(Data for review Opens)

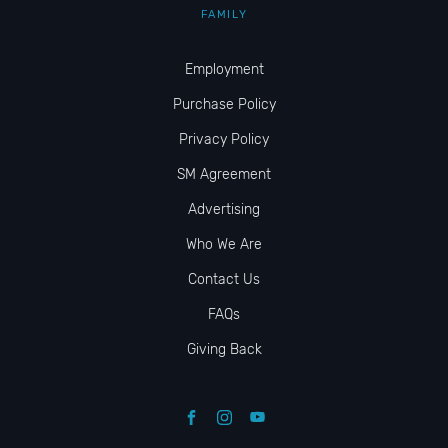
FAMILY
Employment
Purchase Policy
Privacy Policy
SM Agreement
Advertising
Who We Are
Contact Us
FAQs
Giving Back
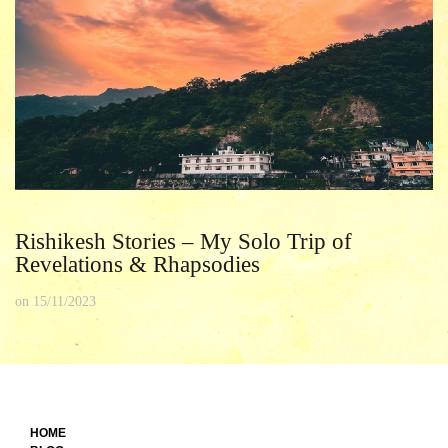
Rishikesh Stories – My Solo Trip of
Revelations & Rhapsodies
on
15/11/2023
HOME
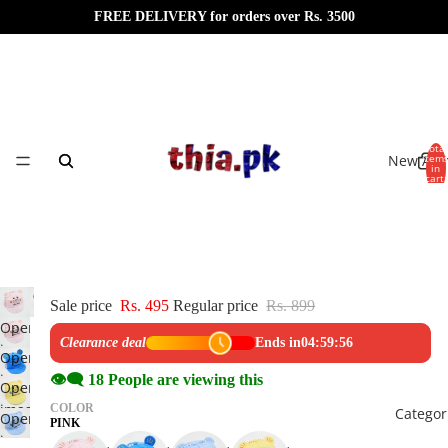
FREE DELIVERY for orders over Rs. 3500
Total
New Arri
item
in
cart:
0
Sale price
Rs. 495
Regular price
Rs. 899
Open
Clearance deal
Ends in
04:59:56
image
Open
in
image
👁️‍🗨️
18
People are viewing this
Open
full
in
image
COLOR
Categor
screen
Open
full
PINK
in
image
screen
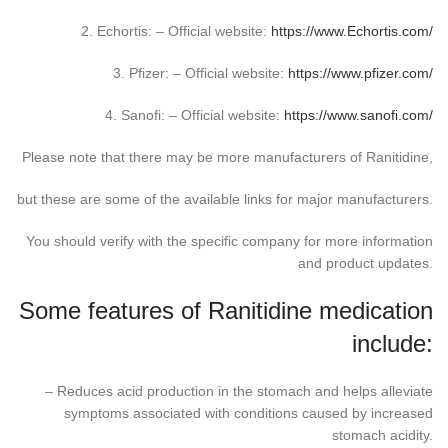
2. Echortis: – Official website:
https://www.Echortis.com/
3. Pfizer: – Official website:
https://www.pfizer.com/
4. Sanofi: – Official website:
https://www.sanofi.com/
Please note that there may be more manufacturers of Ranitidine,
but these are some of the available links for major manufacturers.
You should verify with the specific company for more information
and product updates.
Some features of Ranitidine medication
include:
– Reduces acid production in the stomach and helps alleviate
symptoms associated with conditions caused by increased
stomach acidity.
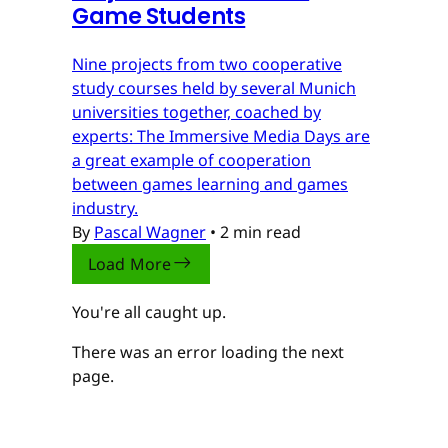
Game Students
Nine projects from two cooperative
study courses held by several Munich
universities together, coached by
experts: The Immersive Media Days are
a great example of cooperation
between games learning and games
industry.
By
Pascal Wagner
•
2 min read
Load More
You're all caught up.
There was an error loading the next
page.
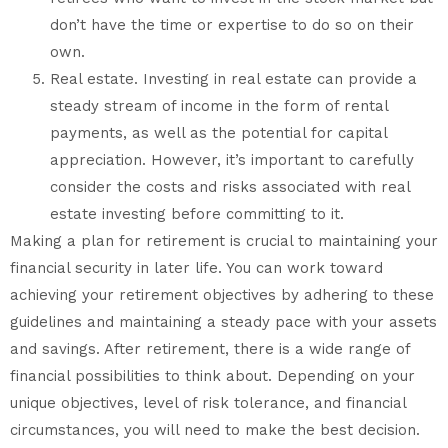
don’t have the time or expertise to do so on their
own.
Real estate. Investing in real estate can provide a
steady stream of income in the form of rental
payments, as well as the potential for capital
appreciation. However, it’s important to carefully
consider the costs and risks associated with real
estate investing before committing to it.
Making a plan for retirement is crucial to maintaining your
financial security in later life. You can work toward
achieving your retirement objectives by adhering to these
guidelines and maintaining a steady pace with your assets
and savings. After retirement, there is a wide range of
financial possibilities to think about. Depending on your
unique objectives, level of risk tolerance, and financial
circumstances, you will need to make the best decision.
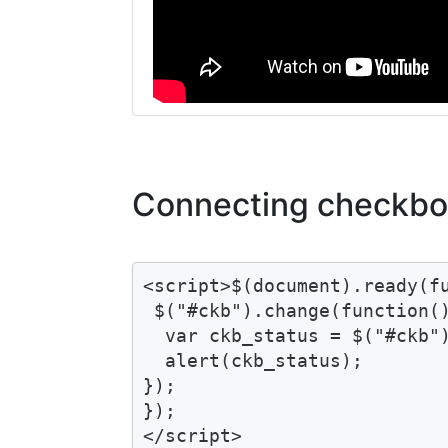
Connecting checkbox
<script>$(document).ready(fu
 $("#ckb").change(function()
  var ckb_status = $("#ckb")
  alert(ckb_status);

});

});

</script>
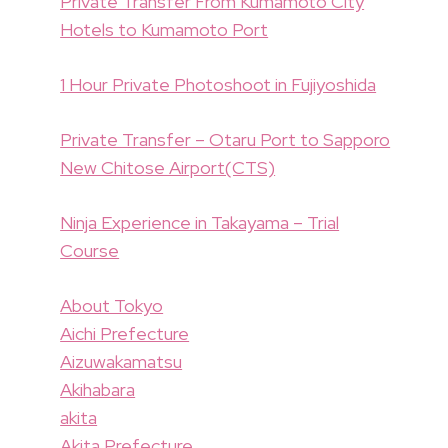
Private Transfer From Kumamoto City
Hotels to Kumamoto Port
1 Hour Private Photoshoot in Fujiyoshida
Private Transfer – Otaru Port to Sapporo
New Chitose Airport(CTS)
Ninja Experience in Takayama – Trial
Course
About Tokyo
Aichi Prefecture
Aizuwakamatsu
Akihabara
akita
Akita Prefecture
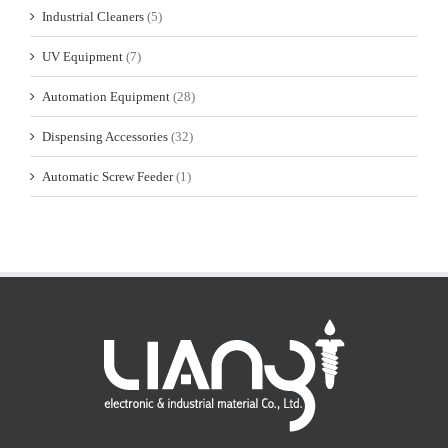
Industrial Cleaners
(5)
UV Equipment
(7)
Automation Equipment
(28)
Dispensing Accessories
(32)
Automatic Screw Feeder
(1)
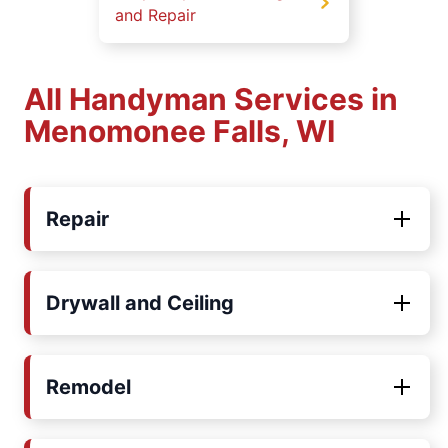
and Repair
All Handyman Services in
Menomonee Falls, WI
Repair
Drywall and Ceiling
Remodel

(Data for review Closes)

Starting at the first line of the records and stopping after the line with "estate investing before committing to it.", copy each line exactly; pictures stay out.

FAMILY
Employment
Purchase Policy
Privacy Policy
SM Agreement
Advertising
Who We Are
Contact Us
FAQs
Giving Back
Rishikesh Stories – My Solo Trip of
Revelations & Rhapsodies
on
15/11/2023
HOME
FREE DELIVERY for orders over Rs. 3500
Total
New Arri
item
in
cart:
0
Sale price
Rs. 495
Regular price
Rs. 899
Open
Clearance deal
Ends in
04:59:56
image
Open
in
image
👁️‍🗨️
18
People are viewing this
Open
full
in
image
COLOR
Categor
screen
Open
full
PINK
in
image
screen
2. Echortis: – Official website:
https://www.Echortis.com/
3. Pfizer: – Official website:
https://www.pfizer.com/
4. Sanofi: – Official website:
https://www.sanofi.com/
Please note that there may be more manufacturers of Ranitidine,
but these are some of the available links for major manufacturers.
You should verify with the specific company for more information
and product updates.
Some features of Ranitidine medication
include:
– Reduces acid production in the stomach and helps alleviate
symptoms associated with conditions caused by increased
stomach acidity.
Game Students
Nine projects from two cooperative
study courses held by several Munich
universities together, coached by
experts: The Immersive Media Days are
a great example of cooperation
between games learning and games
industry.
By
Pascal Wagner
•
2 min read
Load More
You're all caught up.
There was an error loading the next
page.
don’t have the time or expertise to do so on their
own.
Real estate. Investing in real estate can provide a
steady stream of income in the form of rental
payments, as well as the potential for capital
appreciation. However, it’s important to carefully
consider the costs and risks associated with real
estate investing before committing to it.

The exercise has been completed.